En marge, avec les mesures instaurées, l’organisation Pro Infirmis, qui est la plus importante en Suisse, ne sera plus en mesure d’assurer les prestations de relèves qu’elle propose aux parents d’enfants en situation de handicap dont l’école serait par exemple placée en quarantaine. Jusqu’ici, les collaborateurs et collaboratrices de la fondation qui font partie d’un groupe à risque étaient déjà en droit de renoncer aux interventions s’ils n’étaient pas vaccinés.

«La situation empêche les personnes en situation de handicap de choisir leur statut vaccinal»

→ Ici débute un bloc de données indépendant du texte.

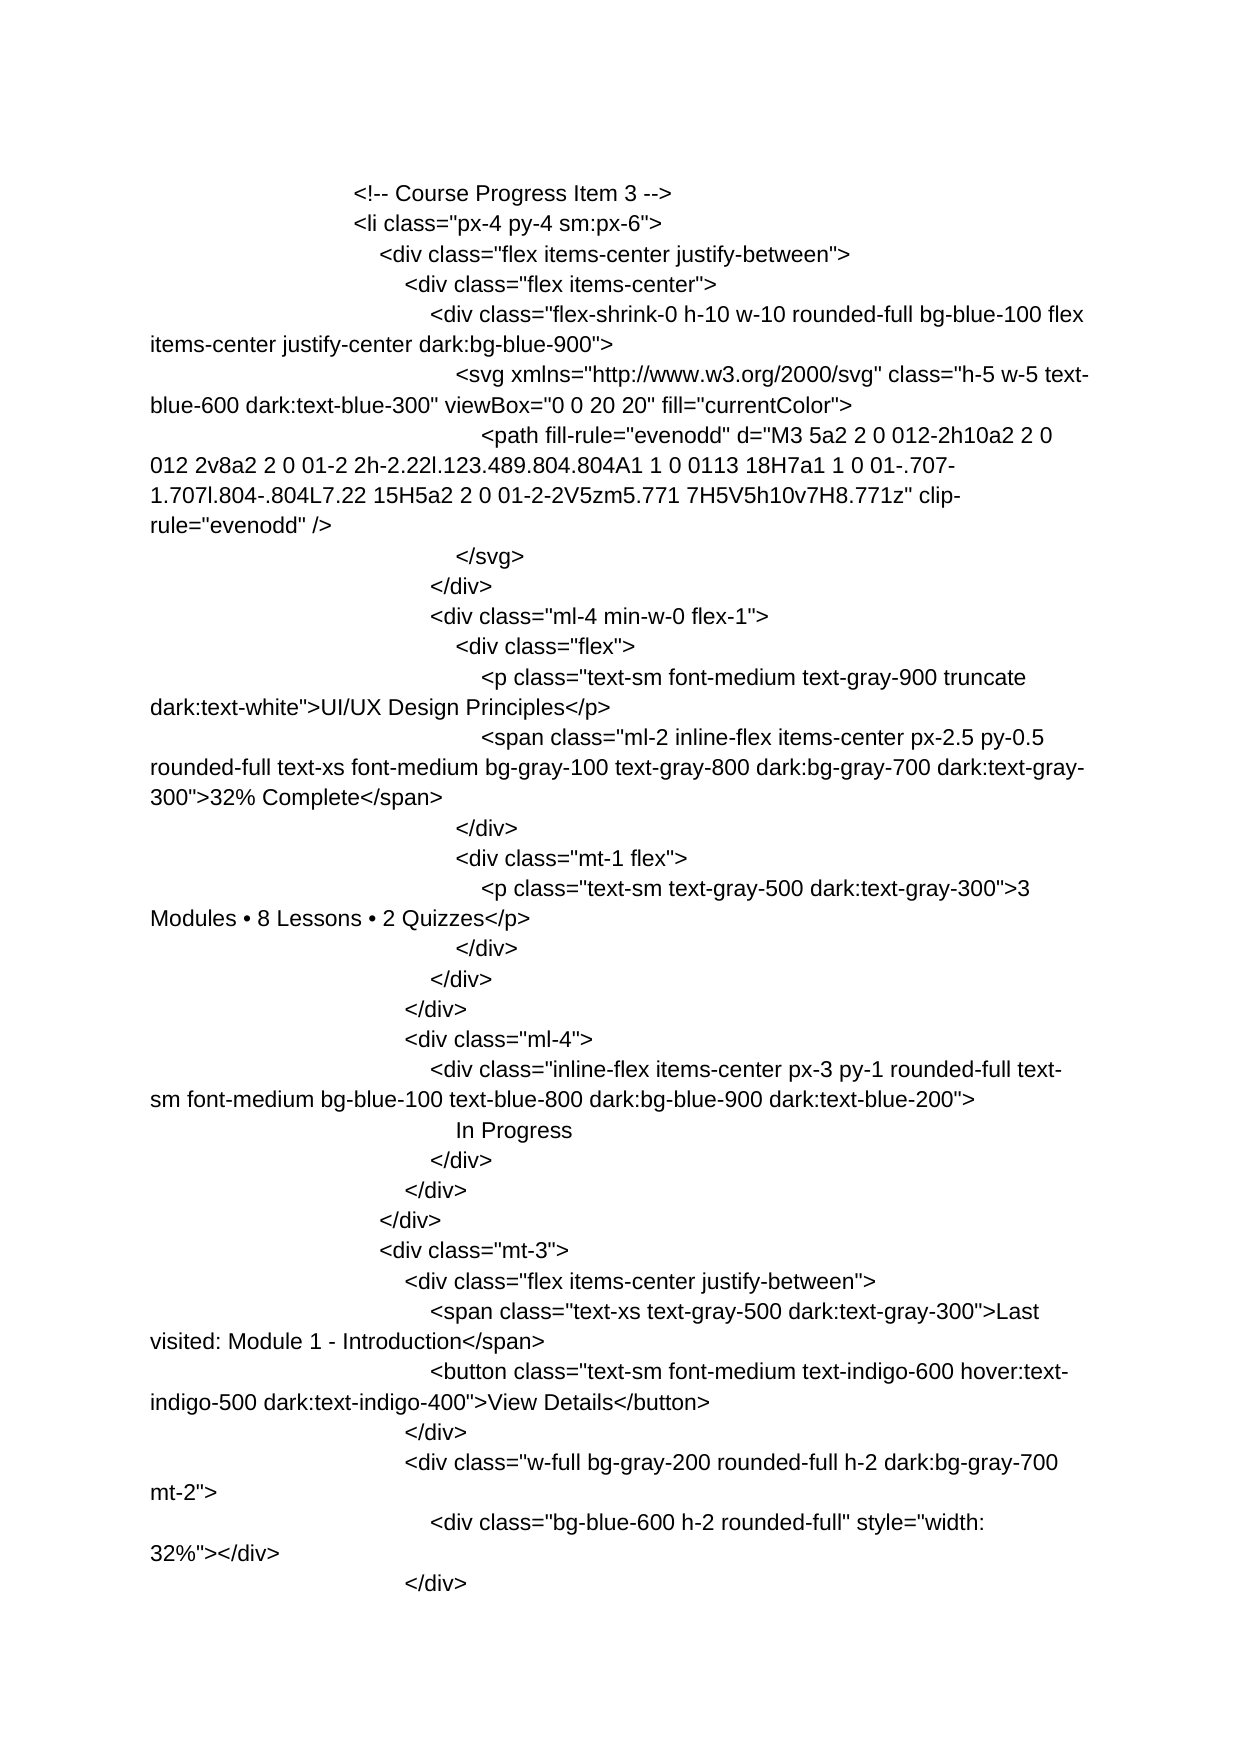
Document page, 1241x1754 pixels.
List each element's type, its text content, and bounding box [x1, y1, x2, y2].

text </div> [150, 1177, 1090, 1203]
text <div class="mt-3"> [150, 1237, 1090, 1264]
text <span class="ml-2 inline-flex items-center px-2.5 py-0.5 rounded-full text-xs font-medium bg-gray-100 text-gray-800 dark:bg-gray-700 dark:text-gray-300">32% Complete</span> [150, 724, 1090, 811]
text <button class="text-sm font-medium text-indigo-600 hover:text-indigo-500 dark:text-indigo-400">View Details</button> [150, 1358, 1090, 1415]
text <span class="text-xs text-gray-500 dark:text-gray-300">Last visited: Module 1 - Introduction</span> [150, 1298, 1090, 1354]
text </div> [150, 814, 1090, 841]
text <div class="flex"> [150, 633, 1090, 660]
text <p class="text-sm text-gray-500 dark:text-gray-300">3 Modules • 8 Lessons • 2 Quizzes</p> [150, 875, 1090, 932]
text <div class="ml-4 min-w-0 flex-1"> [150, 603, 1090, 629]
text <li class="px-4 py-4 sm:px-6"> [150, 210, 1090, 237]
text <div class="ml-4"> [150, 1026, 1090, 1052]
text </div> [150, 1207, 1090, 1234]
text </div> [150, 935, 1090, 962]
text </div> [150, 1570, 1090, 1596]
text <p class="text-sm font-medium text-gray-900 truncate dark:text-white">UI/UX Design Principles</p> [150, 663, 1090, 720]
text </svg> [150, 543, 1090, 569]
text <div class="flex items-center justify-between"> [150, 1268, 1090, 1294]
text <div class="w-full bg-gray-200 rounded-full h-2 dark:bg-gray-700 mt-2"> [150, 1449, 1090, 1506]
text <div class="mt-1 flex"> [150, 845, 1090, 871]
text </div> [150, 966, 1090, 992]
text <div class="flex items-center"> [150, 271, 1090, 297]
text <div class="flex-shrink-0 h-10 w-10 rounded-full bg-blue-100 flex items-center justify-center dark:bg-blue-900"> [150, 301, 1090, 358]
text <div class="bg-blue-600 h-2 rounded-full" style="width: 32%"></div> [150, 1509, 1090, 1566]
text </div> [150, 573, 1090, 599]
text </div> [150, 1147, 1090, 1173]
text </div> [150, 996, 1090, 1022]
text <!-- Course Progress Item 3 --> [150, 180, 1090, 207]
text <div class="inline-flex items-center px-3 py-1 rounded-full text-sm font-medium bg-blue-100 text-blue-800 dark:bg-blue-900 dark:text-blue-200"> [150, 1056, 1090, 1113]
text <div class="flex items-center justify-between"> [150, 241, 1090, 267]
text <svg xmlns="http://www.w3.org/2000/svg" class="h-5 w-5 text-blue-600 dark:text-blue-300" viewBox="0 0 20 20" fill="currentColor"> [150, 361, 1090, 418]
text In Progress [150, 1117, 1090, 1143]
text <path fill-rule="evenodd" d="M3 5a2 2 0 012-2h10a2 2 0 012 2v8a2 2 0 01-2 2h-2.22l.123.489.804.804A1 1 0 0113 18H7a1 1 0 01-.707-1.707l.804-.804L7.22 15H5a2 2 0 01-2-2V5zm5.771 7H5V5h10v7H8.771z" clip-rule="evenodd" /> [150, 422, 1090, 539]
text </div> [150, 1419, 1090, 1445]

À Köniz, dans la banlieue bernoise, l’Office fédéral de la santé publique (OFSP) reste bien muet sur la problématique. Contactés à plusieurs reprises, ni le Département fédéral de l’intérieur (DFI) ni l’OFSP n’ont donné suite à mes demandes d’interview. Seul le site Internet du Conseil fédéral vient, dans les petites lignes, délégitimer les revendications d’InVIEdual sur le remboursement des frais de tests préventifs pour les auxiliaires non-vaccinés ou non guéris. «Les coûts de délivrance d’un certificat en matière de tests répétitifs sont couverts par le gouvernement fédéral», affirme laconiquement le portail de la Confédération. Rien de plus.

Comme pour consommer l’histoire, la direction vaudoise de Pro Infirmis rappelle toutefois que le problème n’est pas unilatéral: «Nous avons des cas de personnes dépendantes et vulnérables qui décident de refuser dorénavant d’engager du personnel qui n’est pas vacciné. Mais, attention, il arrive aussi que des auxiliaires refusent de travailler pour une personne non-vaccinée.» Ce qui, relation de cause à effet, empêche les personnes en situation de handicap d’être libres de choisir leur statut vaccinal, regrette Simone Leuenberger d’InVIEdual. Aïe. Ça pique. Un peu.